ルールを守ることは、自社にとっても市場全体にとっても利益になります。職安法は、そういう性質の法律です。
「うちは人材紹介会社を使っているから、法律のことは彼らに任せればいい」と考えるのは危険です。
職安法は、直接採用を行う企業(求人者)に対しても、求人情報の正確性や個人情報の取り扱いについて厳格な義務を課しています。

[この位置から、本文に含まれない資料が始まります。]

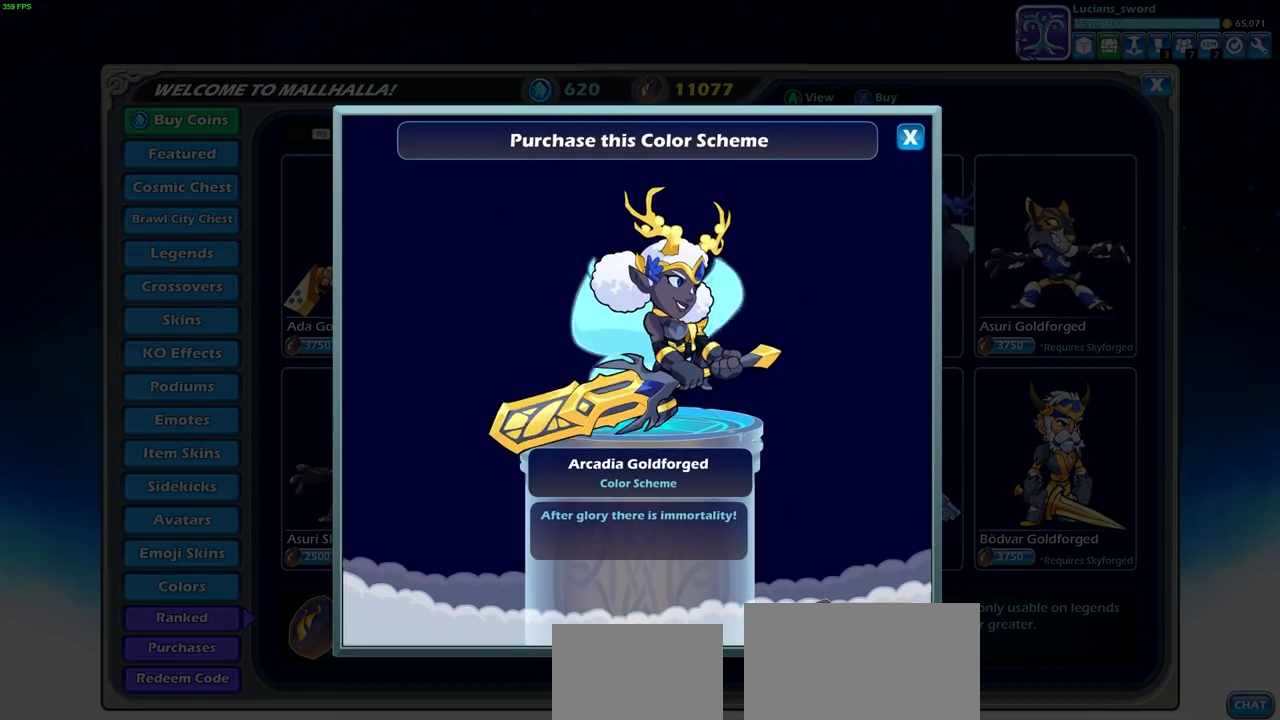
{"buttons": [], "left_stick": "center", "right_stick": "center", "events": []}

人材紹介会社はあくまで「仲介」であり、最終的な雇用契約を結ぶ主体である企業の責任が免除されるわけではありません。
たとえ求人票の作成を人材紹介会社に依頼したとしても、その内容が実態と異なれば、責任を問われるのは雇用主である求人企業です。
「知らなかった」は免責にならない——これが、経営者が職安法を自分ごととして理解すべき理由です。
かつては、人材紹介と求人広告は別物として扱われがちでしたが、インターネットの普及によってその境界線は曖昧になりました。
現在では「募集情報等提供」という枠組みが整理され、どのような経路で人を集めるにせよ、「情報の透明性」が共通の軸として求められています。
求人媒体経由でも、人材紹介会社経由でも、求人を出した時点で、求人企業は職安法の適用対象となります。
これは、採用活動全体を一貫したガバナンスの下に置く必要があることを意味しています。
採用チャネルが多様化した現代だからこそ、「どのチャネルで出した情報も、同じ基準で正確であること」が求められているのです。